The largest sponsor entry came in the oil & gas sector, as MidOcean Energy Holdings launched a USD 2.15bn move for several assets – Gorgon LNG, Ichthys LNG, Pluto LNG and Queensland Curtis LNG (100%) – divested by Tokyo Gas Co Ltd.

Australian financial sponsor exits held steady at USD 13.01bn, close to the level of USD 13.79bn in 2021, but still well ahead of USD 4.08bn in 2020 and USD 5.29bn in 2019. The largest sponsor exit came in telecoms, when Axicom announced in April plans to merge with AustralianSuper and Singtel’s [SGX:Z74] Australian Tower Network in a USD 2.68bn deal.

Coming soon

South Australia-based gold and silver miner and processor Oz Minerals [ASX:OXL] is set to be acquired by BHP Group [ASX:BHP] [JSE:BHG] [LSE:GBX] for USD 6.9bn. The two companies announced a scheme implementation deed (SID) on 22 December after Oz Minerals agreed to the takeover.

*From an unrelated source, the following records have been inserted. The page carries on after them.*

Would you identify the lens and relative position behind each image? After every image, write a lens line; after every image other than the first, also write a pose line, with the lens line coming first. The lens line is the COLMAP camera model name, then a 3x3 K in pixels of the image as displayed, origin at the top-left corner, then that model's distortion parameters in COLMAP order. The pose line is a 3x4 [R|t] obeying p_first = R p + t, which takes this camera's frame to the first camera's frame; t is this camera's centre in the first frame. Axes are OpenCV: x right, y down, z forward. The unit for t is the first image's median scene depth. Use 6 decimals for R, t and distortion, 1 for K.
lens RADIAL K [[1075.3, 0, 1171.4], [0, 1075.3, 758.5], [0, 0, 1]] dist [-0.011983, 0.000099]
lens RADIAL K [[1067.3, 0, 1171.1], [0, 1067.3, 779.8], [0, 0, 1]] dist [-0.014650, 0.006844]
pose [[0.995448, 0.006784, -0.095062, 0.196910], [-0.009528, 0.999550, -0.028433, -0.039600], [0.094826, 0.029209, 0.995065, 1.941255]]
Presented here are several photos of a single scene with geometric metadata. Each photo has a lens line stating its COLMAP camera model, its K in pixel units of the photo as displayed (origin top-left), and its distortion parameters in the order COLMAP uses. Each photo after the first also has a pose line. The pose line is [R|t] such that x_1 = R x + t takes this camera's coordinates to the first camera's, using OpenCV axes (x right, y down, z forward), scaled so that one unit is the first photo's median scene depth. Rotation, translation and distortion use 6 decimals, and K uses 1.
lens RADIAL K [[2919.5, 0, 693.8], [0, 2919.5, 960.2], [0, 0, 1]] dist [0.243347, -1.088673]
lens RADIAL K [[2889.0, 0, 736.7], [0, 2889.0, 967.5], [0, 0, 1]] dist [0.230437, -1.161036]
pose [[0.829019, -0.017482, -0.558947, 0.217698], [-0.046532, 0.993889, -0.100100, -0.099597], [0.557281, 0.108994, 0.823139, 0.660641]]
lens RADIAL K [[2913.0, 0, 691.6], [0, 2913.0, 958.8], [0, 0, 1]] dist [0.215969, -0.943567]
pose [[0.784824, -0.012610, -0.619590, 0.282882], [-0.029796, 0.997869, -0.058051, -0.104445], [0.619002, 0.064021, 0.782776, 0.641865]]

In addition, ANZ [ASX:ANZ] is looking to snap up Suncorp Bank from Suncorp Group [ASX:SUN] for USD 3.34bn, while Squadron Energy may still acquire Partners Group’s CWP Renewables for USD 2.68bn. Squadron is considering using stapled financing arranged by Macquarie Capital to help finance the purchase, with 11 banks planning to lend into the staple, as reported.